**Aim of the task**
Can you copy all of the data below word for word, leaving out the pictures?

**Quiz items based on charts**

=== Section Start ===

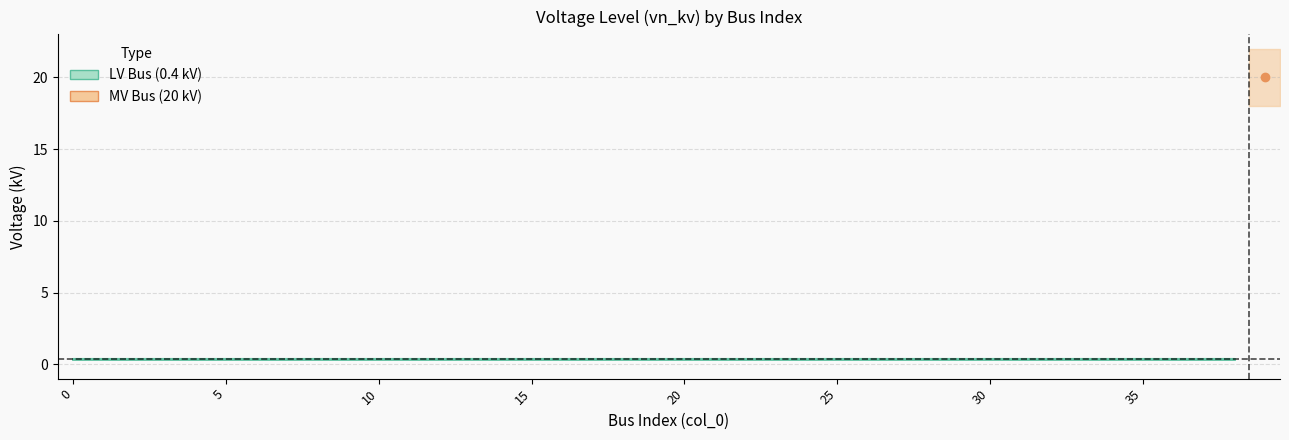

Between which two adjacent categories do vn_kv_LV and vn_kv_MV first intersect?

37 and 38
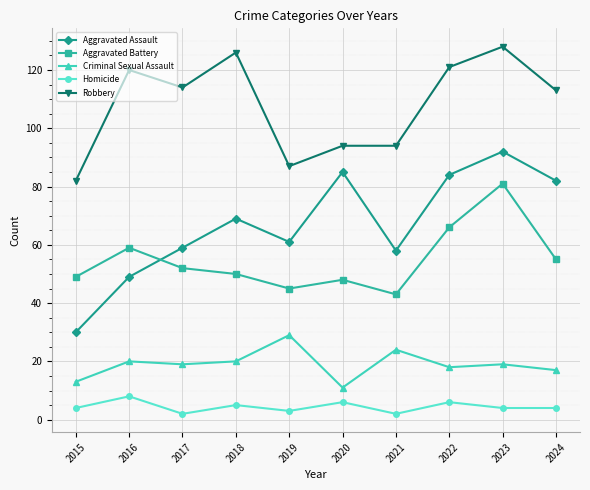

What value does the Aggravated Assault series have at 2023?

92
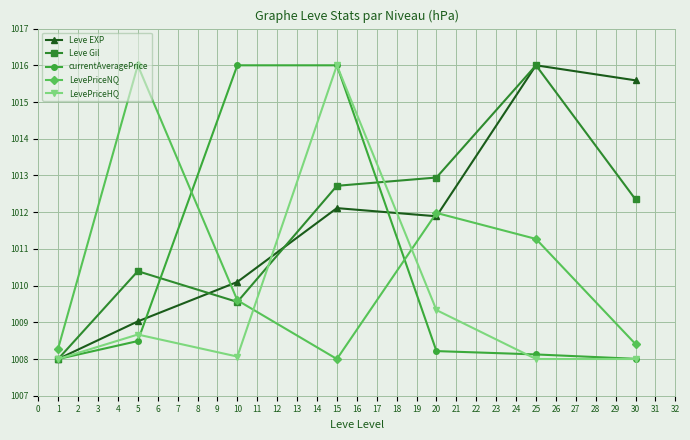

At which category does Leve EXP reach its first local valley?

20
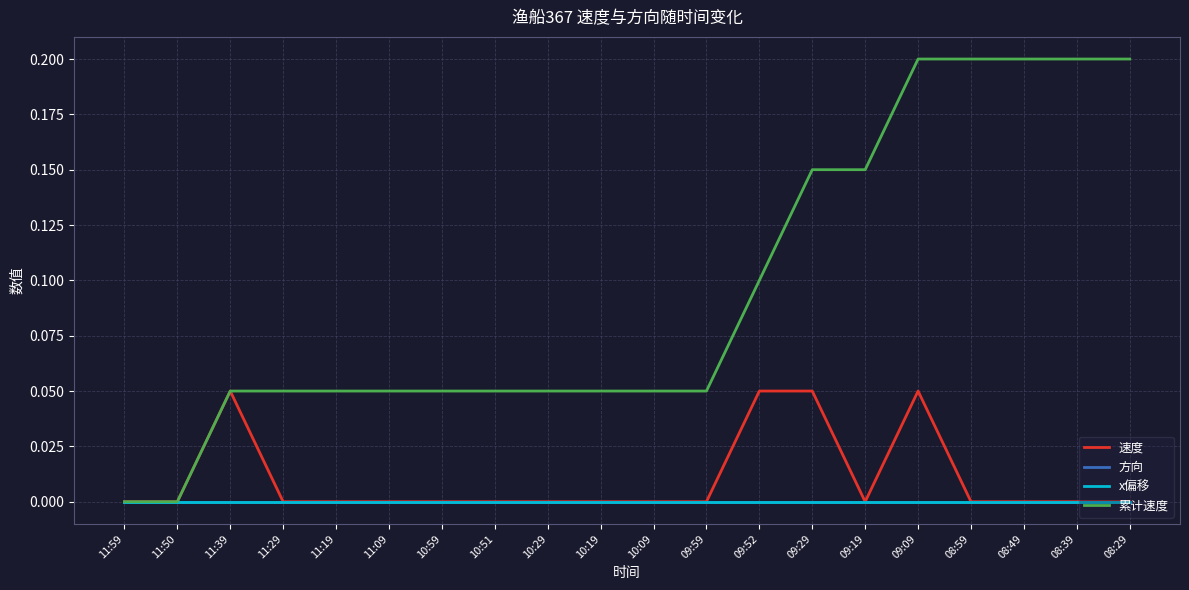

Does the chart have visible grid lines?

Yes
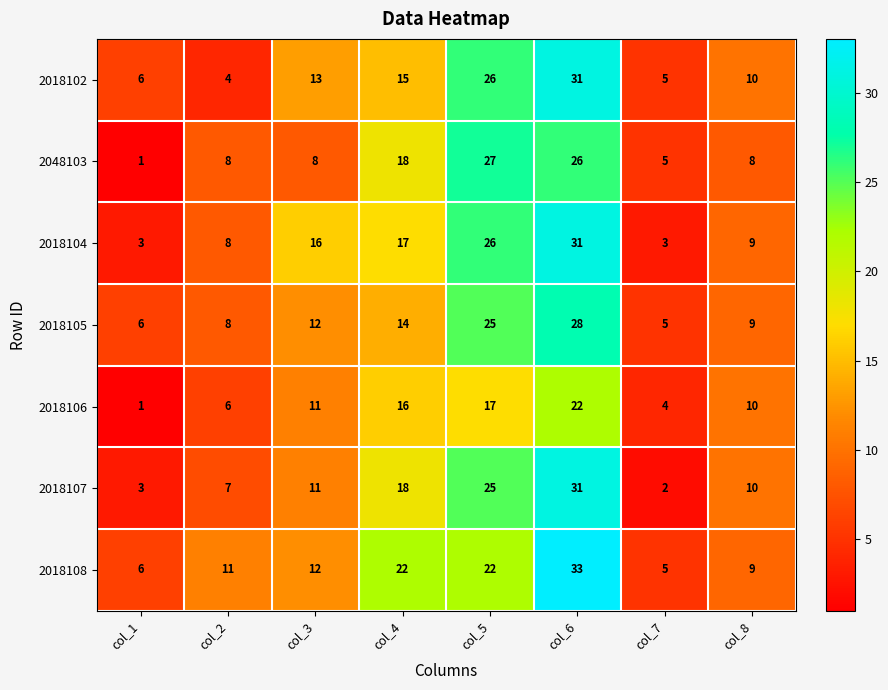

What is the difference between the maximum and minimum values in the 2018105 series?

23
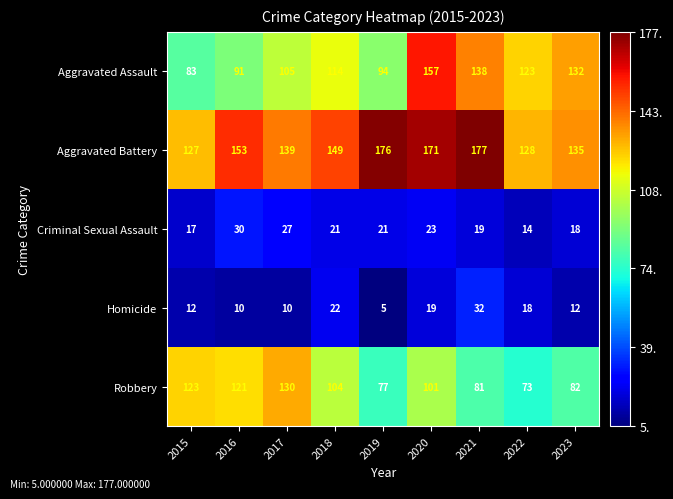

What is the maximum value shown in the chart?

177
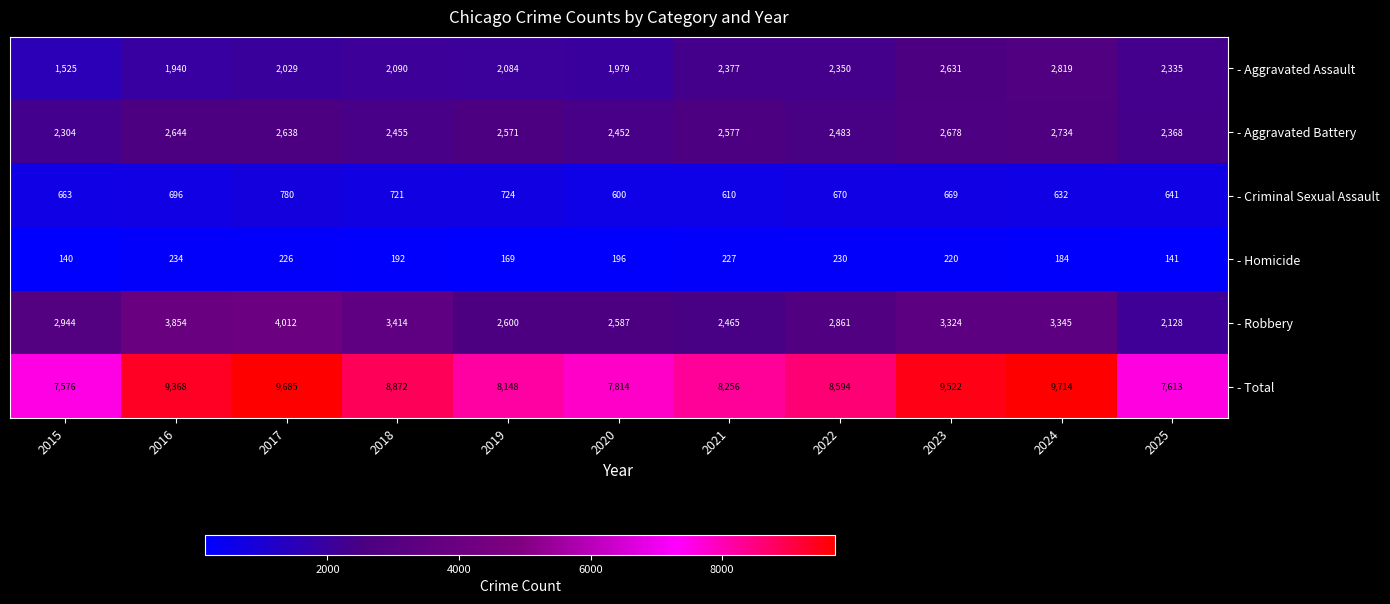

What is the spread (max minus min) of values at 2023?

9302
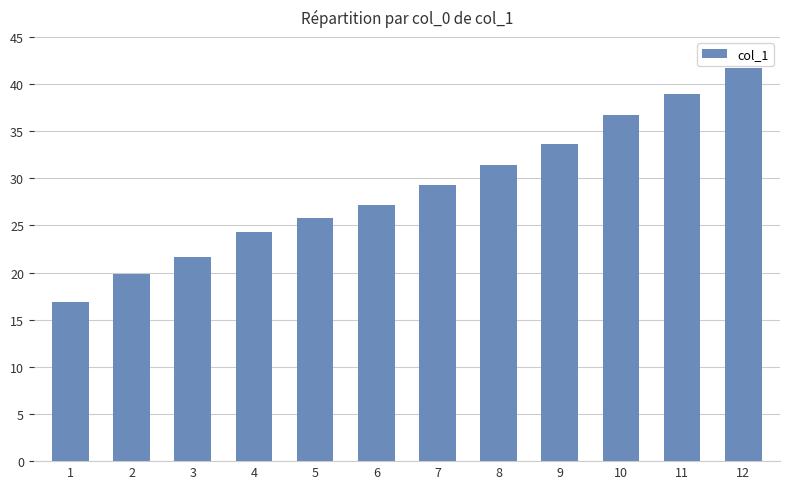

What value does the data have at 9?

33.6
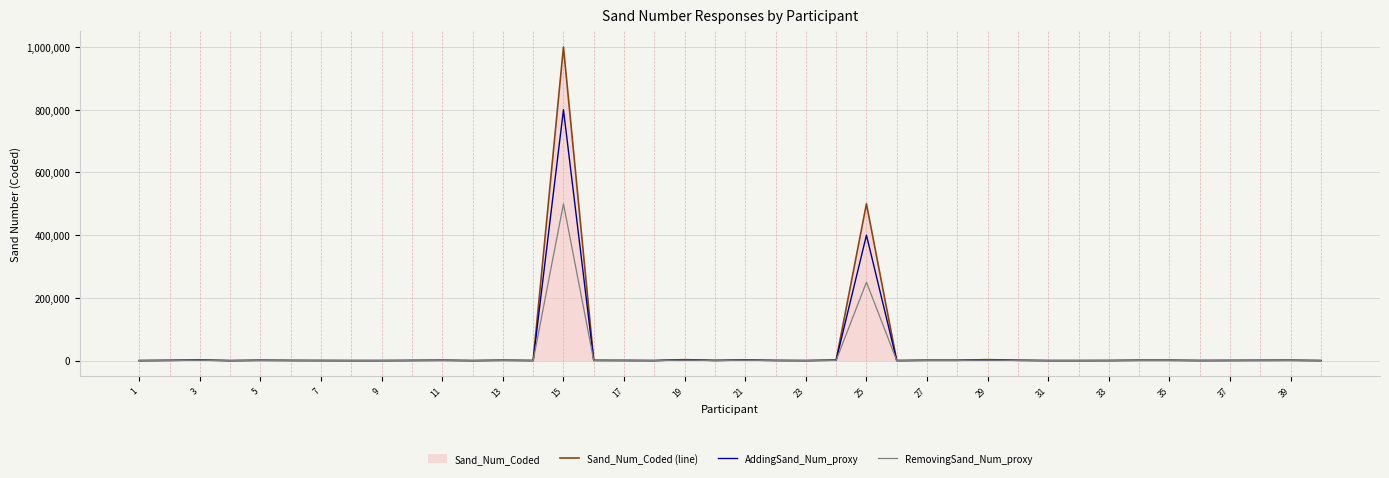

Read the RemovingSand_Num_proxy value at 25, to the nearest 100.

250000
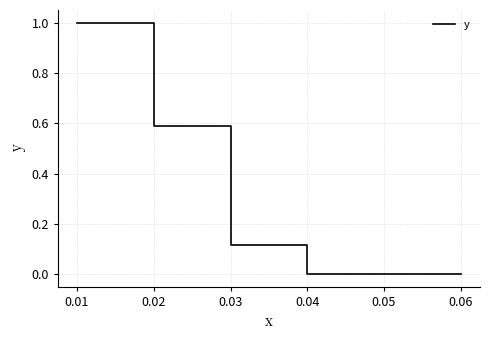

Reading right to left, extract all data points from this chart.

0.0	0.0	0.1	0.1	0.6	0.6	1.0	1.0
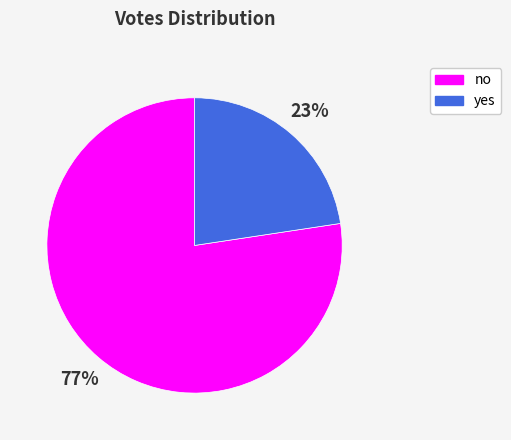

Between no and yes, which is larger?

no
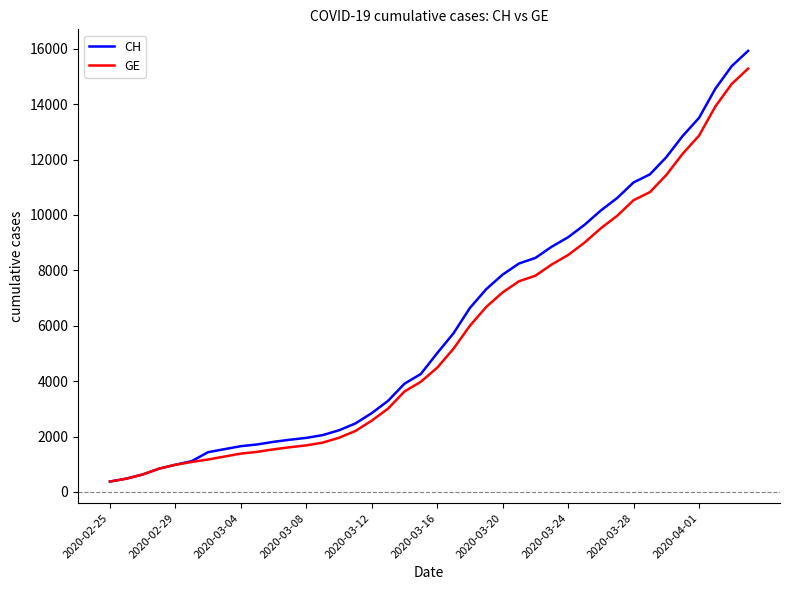

Which series has the widest spread of values?

CH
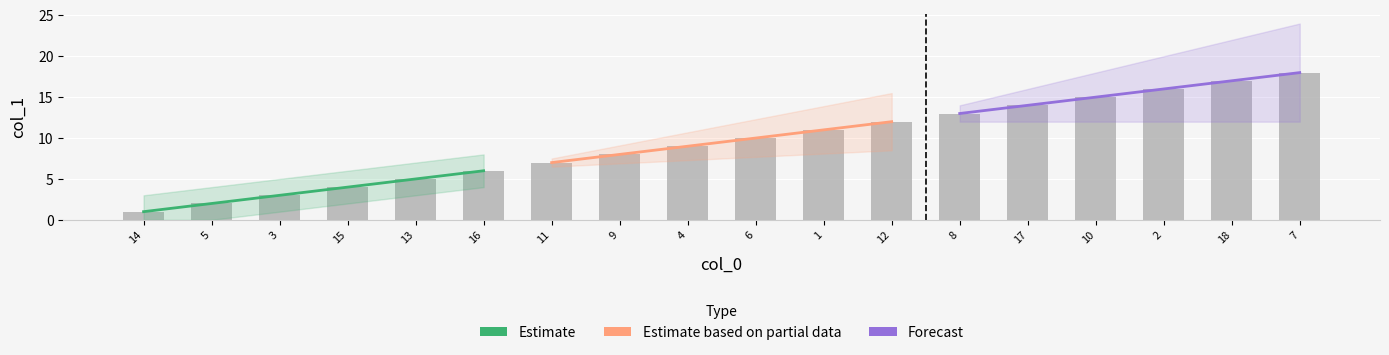

How many data points does each series have?

18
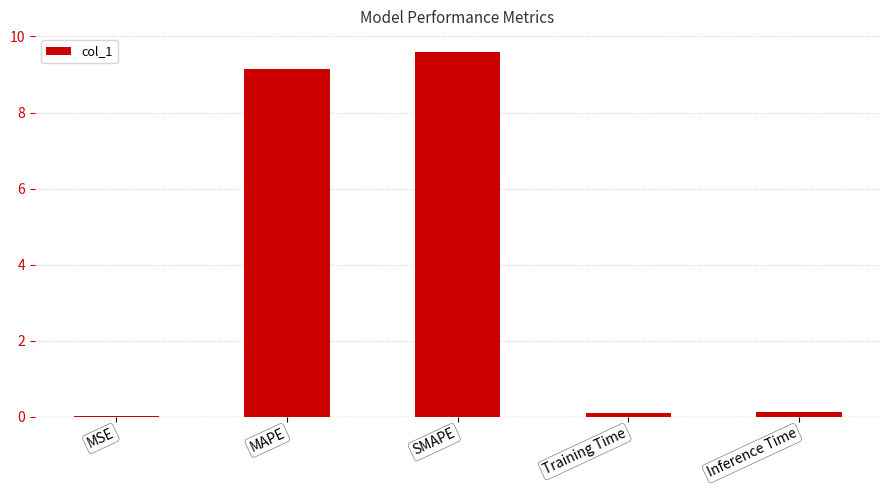

What is the sum of the values at Training Time and SMAPE?

9.7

=== Section End ===

**Problem solution**
Between which two adjacent categories do vn_kv_LV and vn_kv_MV first intersect?

37 and 38

What value does the Aggravated Assault series have at 2023?

92

At which category does Leve EXP reach its first local valley?

20

Does the chart have visible grid lines?

Yes

What is the difference between the maximum and minimum values in the 2018105 series?

23

What is the maximum value shown in the chart?

177

What is the spread (max minus min) of values at 2023?

9302

What value does the data have at 9?

33.6

Read the RemovingSand_Num_proxy value at 25, to the nearest 100.

250000

Reading right to left, extract all data points from this chart.

0.0	0.0	0.1	0.1	0.6	0.6	1.0	1.0

Between no and yes, which is larger?

no

Which series has the widest spread of values?

CH

How many data points does each series have?

18

What is the sum of the values at Training Time and SMAPE?

9.7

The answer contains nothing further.